FAIRVIEW- IL Y A QUELQUES SEMAINES Aucune relation sexuelle avant le mariage. Voilà ce que ma famille avait toujours prôné. Cependant, pour Zephyr, c'était quelque chose de complètement incompréhensible. Il ne voulait pas attendre jusqu'au mariage et étant donné que j'avais énormément confiance en lui et que j'avais foi immense en notre couple, il m'avait convaincu de ne pas attendre le mariage. Le fait d'être fiancés suffirait. Quelle erreur. Je ne pensais jamais que cela entraînerait autant de répercussions. Il avait fallu d'une seule nuit passée ensemble pour que je tombe enceinte. Je n'en croyais pas mes yeux. J'allais définitivement aller en enfer. Déjà que mon père n'approuvait pas cette relation, il n'allait pas apprécié le fait de me savoir fiancée et si je lui annonçais que j'étais enceinte, je devrais d'abord préparer mon testament. Il était impossible que je lui en parle. Mais il était également impossible que je me fasse avorter. J'étais catholique et totalement contre l'avortement. Il fallait avant tout que je l'annonce à Zephyr. Lui non plus risquait de ne pas très bien réagir à cette nouvelle.

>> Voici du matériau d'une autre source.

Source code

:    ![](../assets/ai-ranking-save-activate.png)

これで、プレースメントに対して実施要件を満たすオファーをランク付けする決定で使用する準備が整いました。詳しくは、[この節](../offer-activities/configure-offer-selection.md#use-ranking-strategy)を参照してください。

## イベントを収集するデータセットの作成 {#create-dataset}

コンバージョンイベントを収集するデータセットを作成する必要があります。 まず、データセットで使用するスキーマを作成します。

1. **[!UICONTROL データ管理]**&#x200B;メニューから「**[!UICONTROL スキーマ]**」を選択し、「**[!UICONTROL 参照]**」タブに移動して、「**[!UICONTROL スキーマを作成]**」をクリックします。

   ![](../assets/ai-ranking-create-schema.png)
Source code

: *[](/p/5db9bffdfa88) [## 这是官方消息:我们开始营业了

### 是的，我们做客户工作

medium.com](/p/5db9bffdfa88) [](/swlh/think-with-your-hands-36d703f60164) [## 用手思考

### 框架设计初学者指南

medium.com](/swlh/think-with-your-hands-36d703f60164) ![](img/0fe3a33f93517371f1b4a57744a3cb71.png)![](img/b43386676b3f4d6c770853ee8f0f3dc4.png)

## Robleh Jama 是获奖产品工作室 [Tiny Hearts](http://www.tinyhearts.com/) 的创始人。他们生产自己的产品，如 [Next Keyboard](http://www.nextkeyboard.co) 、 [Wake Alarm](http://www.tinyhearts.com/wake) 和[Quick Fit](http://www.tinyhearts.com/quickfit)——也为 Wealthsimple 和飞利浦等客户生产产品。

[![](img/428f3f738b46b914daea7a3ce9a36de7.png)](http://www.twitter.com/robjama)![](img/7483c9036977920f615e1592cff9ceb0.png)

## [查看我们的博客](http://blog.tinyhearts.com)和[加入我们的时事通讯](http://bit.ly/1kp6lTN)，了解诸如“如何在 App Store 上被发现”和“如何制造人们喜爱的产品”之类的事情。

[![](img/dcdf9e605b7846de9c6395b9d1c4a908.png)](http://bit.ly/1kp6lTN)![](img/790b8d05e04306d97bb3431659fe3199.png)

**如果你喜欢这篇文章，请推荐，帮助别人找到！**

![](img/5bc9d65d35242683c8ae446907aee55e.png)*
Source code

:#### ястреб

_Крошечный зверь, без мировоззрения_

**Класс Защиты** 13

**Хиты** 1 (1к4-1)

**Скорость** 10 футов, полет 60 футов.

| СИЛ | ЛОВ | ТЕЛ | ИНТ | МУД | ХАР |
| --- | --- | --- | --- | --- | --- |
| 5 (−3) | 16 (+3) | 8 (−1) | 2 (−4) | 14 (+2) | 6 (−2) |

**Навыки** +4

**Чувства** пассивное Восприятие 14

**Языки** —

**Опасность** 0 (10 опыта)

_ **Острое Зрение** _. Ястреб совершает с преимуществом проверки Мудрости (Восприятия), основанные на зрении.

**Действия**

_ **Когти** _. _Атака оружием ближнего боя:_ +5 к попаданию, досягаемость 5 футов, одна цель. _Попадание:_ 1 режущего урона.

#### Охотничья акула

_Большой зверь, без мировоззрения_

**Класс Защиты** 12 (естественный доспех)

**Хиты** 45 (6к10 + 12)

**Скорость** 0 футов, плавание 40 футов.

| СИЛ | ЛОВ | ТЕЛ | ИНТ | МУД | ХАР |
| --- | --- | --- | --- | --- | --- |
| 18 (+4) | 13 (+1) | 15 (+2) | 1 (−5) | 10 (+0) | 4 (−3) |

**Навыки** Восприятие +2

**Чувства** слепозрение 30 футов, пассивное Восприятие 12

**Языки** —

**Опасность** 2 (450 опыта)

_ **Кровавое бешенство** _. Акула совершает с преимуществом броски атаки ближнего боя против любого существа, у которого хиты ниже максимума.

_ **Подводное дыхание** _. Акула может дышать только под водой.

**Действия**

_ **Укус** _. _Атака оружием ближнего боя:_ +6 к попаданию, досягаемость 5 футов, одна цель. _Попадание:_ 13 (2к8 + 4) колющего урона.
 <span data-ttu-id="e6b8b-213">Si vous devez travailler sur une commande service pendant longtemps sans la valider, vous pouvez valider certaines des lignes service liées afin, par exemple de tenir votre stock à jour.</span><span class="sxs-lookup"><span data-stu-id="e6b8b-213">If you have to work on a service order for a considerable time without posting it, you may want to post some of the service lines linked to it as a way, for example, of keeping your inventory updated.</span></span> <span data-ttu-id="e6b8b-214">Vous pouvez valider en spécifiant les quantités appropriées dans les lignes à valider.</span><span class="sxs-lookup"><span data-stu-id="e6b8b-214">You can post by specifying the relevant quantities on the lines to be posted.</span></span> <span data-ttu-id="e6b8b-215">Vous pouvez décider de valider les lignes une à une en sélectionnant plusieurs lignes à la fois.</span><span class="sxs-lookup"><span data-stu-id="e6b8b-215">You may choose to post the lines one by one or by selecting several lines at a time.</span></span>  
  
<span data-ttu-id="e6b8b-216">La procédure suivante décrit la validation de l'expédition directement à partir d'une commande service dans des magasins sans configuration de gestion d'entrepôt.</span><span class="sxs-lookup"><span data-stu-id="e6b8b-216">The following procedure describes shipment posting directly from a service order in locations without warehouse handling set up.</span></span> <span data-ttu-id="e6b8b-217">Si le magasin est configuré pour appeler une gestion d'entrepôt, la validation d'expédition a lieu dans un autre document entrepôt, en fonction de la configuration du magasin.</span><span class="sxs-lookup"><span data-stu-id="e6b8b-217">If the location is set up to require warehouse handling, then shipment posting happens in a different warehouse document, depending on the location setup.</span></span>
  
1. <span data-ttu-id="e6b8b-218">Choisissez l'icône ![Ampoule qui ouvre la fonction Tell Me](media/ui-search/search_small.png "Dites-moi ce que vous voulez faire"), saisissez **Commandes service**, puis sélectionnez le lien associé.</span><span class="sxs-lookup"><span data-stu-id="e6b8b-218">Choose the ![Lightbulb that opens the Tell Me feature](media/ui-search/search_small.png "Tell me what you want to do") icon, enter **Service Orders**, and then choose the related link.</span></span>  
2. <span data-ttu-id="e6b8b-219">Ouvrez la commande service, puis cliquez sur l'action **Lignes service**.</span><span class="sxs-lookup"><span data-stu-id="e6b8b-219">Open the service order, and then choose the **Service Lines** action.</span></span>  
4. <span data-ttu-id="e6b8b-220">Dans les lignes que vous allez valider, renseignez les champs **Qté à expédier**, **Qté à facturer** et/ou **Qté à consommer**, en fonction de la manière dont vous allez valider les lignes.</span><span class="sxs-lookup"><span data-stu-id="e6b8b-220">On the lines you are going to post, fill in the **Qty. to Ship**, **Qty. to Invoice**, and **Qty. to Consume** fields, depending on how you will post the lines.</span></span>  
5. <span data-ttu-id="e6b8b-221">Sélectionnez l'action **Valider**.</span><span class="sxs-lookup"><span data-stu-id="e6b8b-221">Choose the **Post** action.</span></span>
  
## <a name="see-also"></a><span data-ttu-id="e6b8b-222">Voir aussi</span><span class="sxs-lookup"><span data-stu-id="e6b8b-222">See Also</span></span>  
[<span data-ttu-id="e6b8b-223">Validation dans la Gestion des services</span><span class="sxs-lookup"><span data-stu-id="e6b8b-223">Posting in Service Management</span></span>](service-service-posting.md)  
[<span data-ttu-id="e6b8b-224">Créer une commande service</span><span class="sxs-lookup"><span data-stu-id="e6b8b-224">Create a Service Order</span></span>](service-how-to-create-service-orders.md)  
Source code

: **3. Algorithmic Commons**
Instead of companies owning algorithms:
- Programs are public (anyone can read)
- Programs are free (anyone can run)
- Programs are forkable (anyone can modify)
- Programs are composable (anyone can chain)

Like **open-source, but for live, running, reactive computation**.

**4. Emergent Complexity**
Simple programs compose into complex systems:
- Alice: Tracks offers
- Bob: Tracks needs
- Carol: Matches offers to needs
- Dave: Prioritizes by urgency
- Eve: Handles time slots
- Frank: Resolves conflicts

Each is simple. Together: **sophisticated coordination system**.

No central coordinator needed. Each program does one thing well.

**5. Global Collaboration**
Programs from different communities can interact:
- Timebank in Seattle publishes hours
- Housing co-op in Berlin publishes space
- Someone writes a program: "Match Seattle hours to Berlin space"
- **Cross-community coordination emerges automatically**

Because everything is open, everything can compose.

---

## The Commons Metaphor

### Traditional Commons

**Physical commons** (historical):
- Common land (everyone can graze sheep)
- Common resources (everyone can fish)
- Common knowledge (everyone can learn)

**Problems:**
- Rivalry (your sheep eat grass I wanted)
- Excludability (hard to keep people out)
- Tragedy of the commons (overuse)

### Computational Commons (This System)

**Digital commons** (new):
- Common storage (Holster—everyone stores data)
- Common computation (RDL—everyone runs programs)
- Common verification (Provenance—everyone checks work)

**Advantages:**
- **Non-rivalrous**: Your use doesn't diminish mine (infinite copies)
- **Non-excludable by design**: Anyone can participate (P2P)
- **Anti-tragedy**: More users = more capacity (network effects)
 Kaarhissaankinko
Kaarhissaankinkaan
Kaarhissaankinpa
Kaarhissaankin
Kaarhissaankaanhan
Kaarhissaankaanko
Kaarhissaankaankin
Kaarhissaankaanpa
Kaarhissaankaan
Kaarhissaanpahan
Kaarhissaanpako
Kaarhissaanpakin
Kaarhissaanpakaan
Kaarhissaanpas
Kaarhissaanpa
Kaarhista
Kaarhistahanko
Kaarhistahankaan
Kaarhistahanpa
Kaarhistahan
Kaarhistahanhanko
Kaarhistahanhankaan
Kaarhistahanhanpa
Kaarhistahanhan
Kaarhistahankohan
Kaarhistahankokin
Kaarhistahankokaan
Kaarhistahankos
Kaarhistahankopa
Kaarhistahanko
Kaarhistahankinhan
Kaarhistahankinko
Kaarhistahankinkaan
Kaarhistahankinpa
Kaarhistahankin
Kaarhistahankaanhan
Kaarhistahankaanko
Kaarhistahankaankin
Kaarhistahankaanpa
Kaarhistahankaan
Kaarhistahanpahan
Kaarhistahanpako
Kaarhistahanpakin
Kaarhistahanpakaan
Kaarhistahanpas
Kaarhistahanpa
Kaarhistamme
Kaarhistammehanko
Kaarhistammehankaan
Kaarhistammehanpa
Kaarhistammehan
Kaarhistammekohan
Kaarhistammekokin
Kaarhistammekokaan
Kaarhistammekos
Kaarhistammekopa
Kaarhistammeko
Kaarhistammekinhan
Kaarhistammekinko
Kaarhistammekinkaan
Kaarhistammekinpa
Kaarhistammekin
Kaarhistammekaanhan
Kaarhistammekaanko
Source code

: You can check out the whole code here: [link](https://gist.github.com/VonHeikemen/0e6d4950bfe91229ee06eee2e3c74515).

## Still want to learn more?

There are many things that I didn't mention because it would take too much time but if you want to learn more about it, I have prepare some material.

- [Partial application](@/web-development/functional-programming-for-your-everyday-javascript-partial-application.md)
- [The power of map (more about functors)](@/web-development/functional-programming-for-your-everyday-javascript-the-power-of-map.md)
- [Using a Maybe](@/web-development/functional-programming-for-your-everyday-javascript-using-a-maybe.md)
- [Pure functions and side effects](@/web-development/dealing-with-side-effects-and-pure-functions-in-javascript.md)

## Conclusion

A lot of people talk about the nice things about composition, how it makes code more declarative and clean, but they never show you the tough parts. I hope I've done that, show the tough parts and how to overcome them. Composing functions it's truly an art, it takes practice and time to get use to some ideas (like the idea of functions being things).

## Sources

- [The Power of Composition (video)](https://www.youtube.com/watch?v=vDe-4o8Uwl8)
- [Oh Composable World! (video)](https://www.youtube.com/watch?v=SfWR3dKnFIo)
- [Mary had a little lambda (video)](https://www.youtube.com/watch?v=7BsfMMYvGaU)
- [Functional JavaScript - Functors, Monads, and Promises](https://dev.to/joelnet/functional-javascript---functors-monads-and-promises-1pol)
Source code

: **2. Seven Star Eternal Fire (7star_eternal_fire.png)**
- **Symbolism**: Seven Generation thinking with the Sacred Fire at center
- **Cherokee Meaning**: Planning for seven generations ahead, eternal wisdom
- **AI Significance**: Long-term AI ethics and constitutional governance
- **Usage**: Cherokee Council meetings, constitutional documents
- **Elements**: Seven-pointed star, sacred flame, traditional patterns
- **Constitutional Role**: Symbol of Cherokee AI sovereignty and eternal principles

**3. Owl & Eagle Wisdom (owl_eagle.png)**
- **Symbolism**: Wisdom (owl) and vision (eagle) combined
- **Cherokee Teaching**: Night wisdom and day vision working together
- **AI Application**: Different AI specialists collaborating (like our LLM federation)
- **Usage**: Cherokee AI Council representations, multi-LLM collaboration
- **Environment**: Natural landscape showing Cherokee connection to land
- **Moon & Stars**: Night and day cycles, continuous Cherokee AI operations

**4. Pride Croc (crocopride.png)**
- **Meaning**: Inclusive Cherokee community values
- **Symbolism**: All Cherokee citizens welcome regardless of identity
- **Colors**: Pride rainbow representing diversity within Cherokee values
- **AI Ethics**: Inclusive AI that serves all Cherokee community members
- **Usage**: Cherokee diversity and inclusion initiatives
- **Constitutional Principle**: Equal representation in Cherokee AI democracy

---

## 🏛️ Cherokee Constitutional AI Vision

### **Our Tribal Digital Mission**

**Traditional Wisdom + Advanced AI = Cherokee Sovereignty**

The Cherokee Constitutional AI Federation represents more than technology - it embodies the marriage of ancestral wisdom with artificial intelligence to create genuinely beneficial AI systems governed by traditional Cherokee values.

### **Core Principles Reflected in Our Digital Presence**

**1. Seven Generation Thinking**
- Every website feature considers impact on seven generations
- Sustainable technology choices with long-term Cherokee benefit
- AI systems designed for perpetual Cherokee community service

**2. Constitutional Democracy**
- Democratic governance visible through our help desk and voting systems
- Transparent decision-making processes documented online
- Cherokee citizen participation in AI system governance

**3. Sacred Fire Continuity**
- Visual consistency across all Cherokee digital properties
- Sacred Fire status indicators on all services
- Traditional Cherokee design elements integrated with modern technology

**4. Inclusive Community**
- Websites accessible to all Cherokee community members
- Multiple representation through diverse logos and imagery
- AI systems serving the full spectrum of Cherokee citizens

« Qu'est-ce qu'il y a Jamie ? Tu es bizarre aujourd'hui. Tu sais que tu peut tout me dire.» « Je suis enceinte.» J'aurais pu lui donner un coup de poing au visage que cela aurait eu le même effet. J'étais vierge et du jour au lendemain je me retrouvais enceinte. Qu'avais-je fait à Dieu pour mériter cela ?
« On panique pas. On ne panique pas. » Simple à dire mais complexe à faire. J'étais paniquée, j'avais la peur de ma vie. Je n'étais pas prête pour ça, pas maintenant.
« Comment tu veut que je reste calme. Tu vois je te l'avais dis qu'il fallait attendre le mariage ! Dieu m'a puni ! » Cela pouvait paraître idiot, mais je n'en pensais pas moins.
« Oh je t'en prie pas maintenant hein. » Pour lui c'était complètement ridicule. Il ne comprenait pas tout ce que cela représentait pour moi.
« Tu ne comprends rien, rien ! » J'étais partie en lui balançant un magazine en plein visage. Je m'en voulais de lui avoir fait confiance. Il m'avait promis que tout irait bien. Il avait tout gâché. Mon père avait raison. Qu'allions-nous devenir ? Il était évident qu'aucun de nous n'était prêt à devenir parents. Pas dans l'immédiat du moins.